I will give you credit for being innovative there. But it's wrong. For a number of reasons but one in particular. Any elastic energy stored in the shaft will locally have an energy density 0.5σ²/G, where σ is the shear stress amplitude, and G the shear modulus: https://en.wikipedia.org/wiki/Shear_modulus
The latter is entirely material dependent. Hence not fundamental to the physics of OP scenario. Further, any realistic calculation will show the possible elastic energy contribution for a typical MGS will be entirely negligible wrt the electrochemical energy exchanges. Finally, shaft elastic energy is transitory and does not figure in a final before vs after balance, whereas the electrochemical exchanges do.

 

[Q-reeus]

Q-Reeus mentions a theodolite...

Take a balance beam. Place a charged battery on the left and an uncharged battery on the right. Move the balance point until the beam is horizontal. The balance point is by definition 'The Centre of Mass' (?). Now connect the charged battery to the uncharged battery by any means whatsoever. The Charged battery gets lighter as it gives up energy, the uncharged battery gets heavier as it gains energy. The balance point (centre of mass) shifts towards the uncharged battery as it gains charge. Yes/no?

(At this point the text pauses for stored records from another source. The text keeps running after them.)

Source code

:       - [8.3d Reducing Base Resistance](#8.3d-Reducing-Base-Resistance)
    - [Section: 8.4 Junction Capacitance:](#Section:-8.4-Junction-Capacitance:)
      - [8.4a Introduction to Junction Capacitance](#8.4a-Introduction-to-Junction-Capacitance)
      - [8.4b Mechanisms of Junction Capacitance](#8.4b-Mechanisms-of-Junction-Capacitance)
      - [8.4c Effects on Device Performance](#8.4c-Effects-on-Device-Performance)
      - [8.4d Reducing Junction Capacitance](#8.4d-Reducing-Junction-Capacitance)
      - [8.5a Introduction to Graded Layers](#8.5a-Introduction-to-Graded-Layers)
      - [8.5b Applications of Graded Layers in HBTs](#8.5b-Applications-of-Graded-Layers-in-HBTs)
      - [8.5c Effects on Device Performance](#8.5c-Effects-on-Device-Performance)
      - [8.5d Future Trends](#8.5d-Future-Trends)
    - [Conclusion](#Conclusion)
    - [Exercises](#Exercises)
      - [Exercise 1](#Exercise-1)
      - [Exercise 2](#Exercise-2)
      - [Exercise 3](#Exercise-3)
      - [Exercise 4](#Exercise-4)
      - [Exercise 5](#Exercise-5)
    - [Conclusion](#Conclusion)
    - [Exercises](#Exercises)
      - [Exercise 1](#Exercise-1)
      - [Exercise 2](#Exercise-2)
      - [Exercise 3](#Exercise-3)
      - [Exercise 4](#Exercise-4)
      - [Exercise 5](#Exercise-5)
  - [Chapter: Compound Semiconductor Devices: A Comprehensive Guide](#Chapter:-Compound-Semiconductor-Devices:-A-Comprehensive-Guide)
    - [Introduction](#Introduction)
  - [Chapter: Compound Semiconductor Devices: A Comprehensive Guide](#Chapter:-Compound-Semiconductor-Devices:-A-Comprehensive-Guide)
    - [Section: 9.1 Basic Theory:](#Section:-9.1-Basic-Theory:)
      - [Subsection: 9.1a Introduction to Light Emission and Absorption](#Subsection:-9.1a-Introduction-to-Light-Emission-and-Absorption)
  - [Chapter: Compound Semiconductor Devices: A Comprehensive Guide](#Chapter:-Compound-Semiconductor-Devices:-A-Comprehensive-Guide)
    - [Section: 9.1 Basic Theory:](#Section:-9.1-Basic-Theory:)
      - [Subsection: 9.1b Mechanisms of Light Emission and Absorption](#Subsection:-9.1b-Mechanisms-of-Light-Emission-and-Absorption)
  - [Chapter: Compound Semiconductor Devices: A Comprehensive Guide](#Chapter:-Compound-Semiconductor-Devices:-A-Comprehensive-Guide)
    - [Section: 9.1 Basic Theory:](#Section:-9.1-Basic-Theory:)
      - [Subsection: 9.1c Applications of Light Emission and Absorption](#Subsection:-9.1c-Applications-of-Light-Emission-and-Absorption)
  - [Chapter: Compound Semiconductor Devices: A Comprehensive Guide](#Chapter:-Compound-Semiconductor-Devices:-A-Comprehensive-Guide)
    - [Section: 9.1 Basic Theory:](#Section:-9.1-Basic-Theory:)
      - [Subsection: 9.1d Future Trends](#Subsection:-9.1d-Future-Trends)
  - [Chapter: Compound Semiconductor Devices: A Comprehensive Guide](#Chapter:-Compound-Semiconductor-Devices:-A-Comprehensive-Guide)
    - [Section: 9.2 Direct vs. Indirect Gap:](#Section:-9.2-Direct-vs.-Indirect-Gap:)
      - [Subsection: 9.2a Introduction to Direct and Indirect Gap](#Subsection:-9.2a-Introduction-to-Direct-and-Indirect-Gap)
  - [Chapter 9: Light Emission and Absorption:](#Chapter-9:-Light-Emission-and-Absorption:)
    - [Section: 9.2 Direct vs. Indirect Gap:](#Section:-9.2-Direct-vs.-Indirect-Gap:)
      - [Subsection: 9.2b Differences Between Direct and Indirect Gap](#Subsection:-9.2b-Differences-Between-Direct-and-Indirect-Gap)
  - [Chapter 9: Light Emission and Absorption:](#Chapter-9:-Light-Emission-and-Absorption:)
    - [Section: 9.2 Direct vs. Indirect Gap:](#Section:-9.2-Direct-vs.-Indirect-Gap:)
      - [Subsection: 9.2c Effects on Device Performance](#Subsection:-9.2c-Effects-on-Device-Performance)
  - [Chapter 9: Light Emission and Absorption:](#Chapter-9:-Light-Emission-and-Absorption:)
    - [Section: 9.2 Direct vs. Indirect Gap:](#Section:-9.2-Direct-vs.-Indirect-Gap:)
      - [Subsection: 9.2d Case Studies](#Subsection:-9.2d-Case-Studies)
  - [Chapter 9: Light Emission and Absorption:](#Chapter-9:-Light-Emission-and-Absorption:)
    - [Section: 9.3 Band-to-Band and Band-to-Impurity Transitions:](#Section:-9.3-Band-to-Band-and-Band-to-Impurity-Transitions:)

Again, idealize to lossless connecting wires. Newton's 3rd law will hold at every instant, so a transfer of mass/energy from battery to battery is compensated by an emf acting on the wire lattice charges, directly and indirectly through conduction electrons. You have to be careful though. If the batteries are on a swing, the heavier i.e. charged-up battery will tilt down wrt the lighter battery. The reaction force via the wires is essentially horizontal and taken up via the swing pivot.

Which is all a distraction because the key conundrum is to do with energy transfer via pure torsional means. Hmm.....I may play this out a while longer.

 

[OceanBreeze]

Finally, shaft elastic energy is transitory and does not figure in a final before vs after balance, whereas the electrochemical exchanges do.

That is the real conundrum; how is the final balance the same as the initial balance. I can see the torsional transfer of energy-mass being met by opposing forces during the transfer time (counter emf or back emf does exist and the magnetic force in the stator is opposed by the magnetic force in the rotor, etc) but it is difficult to see how the final arrangement of mass is counter-balanced.

Uh oh; I hope this isn’t going to end up being: the increased mass of the charging battery results in a greater gravitational force with the MGS, pulling it closer to the MGS and reducing its moment, thereby maintaining the center of mass.

 

[OceanBreeze]

Q-Reeus mentions a theodolite...

Take a balance beam. Place a charged battery on the left and an uncharged battery on the right. Move the balance point until the beam is horizontal. The balance point is by definition 'The Centre of Mass' (?). Now connect the charged battery to the uncharged battery by any means whatsoever. The Charged battery gets lighter as it gives up energy, the uncharged battery gets heavier as it gains energy. The balance point (centre of mass) shifts towards the uncharged battery as it gains charge. Yes/no?

Nitpick: I think it is more correct to say the balance point is the center of gravity, but as long as the gravity field is uniform, it is also the center of mass.

 

[Q-reeus]

That is the real conundrum; how is the final balance the same as the initial balance. I can see the torsional transfer of energy-mass being met by opposing forces during the transfer time (counter emf or back emf does exist and the magnetic force in the stator is opposed by the magnetic force in the rotor, etc) but it is difficult to see how the final arrangement of mass is counter-balanced.

Uh oh; I hope this isn’t going to end up being: the increased mass of the charging battery results in a greater gravitational force with the MGS, pulling it closer to the MGS and reducing its moment, thereby maintaining the center of mass.

Nope. Gravity not involved. Especially not linked to a bootstrap scheme.

 

[Q-reeus]

Nitpick: I think it is more correct to say the balance point is the center of gravity, but as long as the gravity field is uniform, it is also the center of mass.

Agreed. Not much to do with OP though.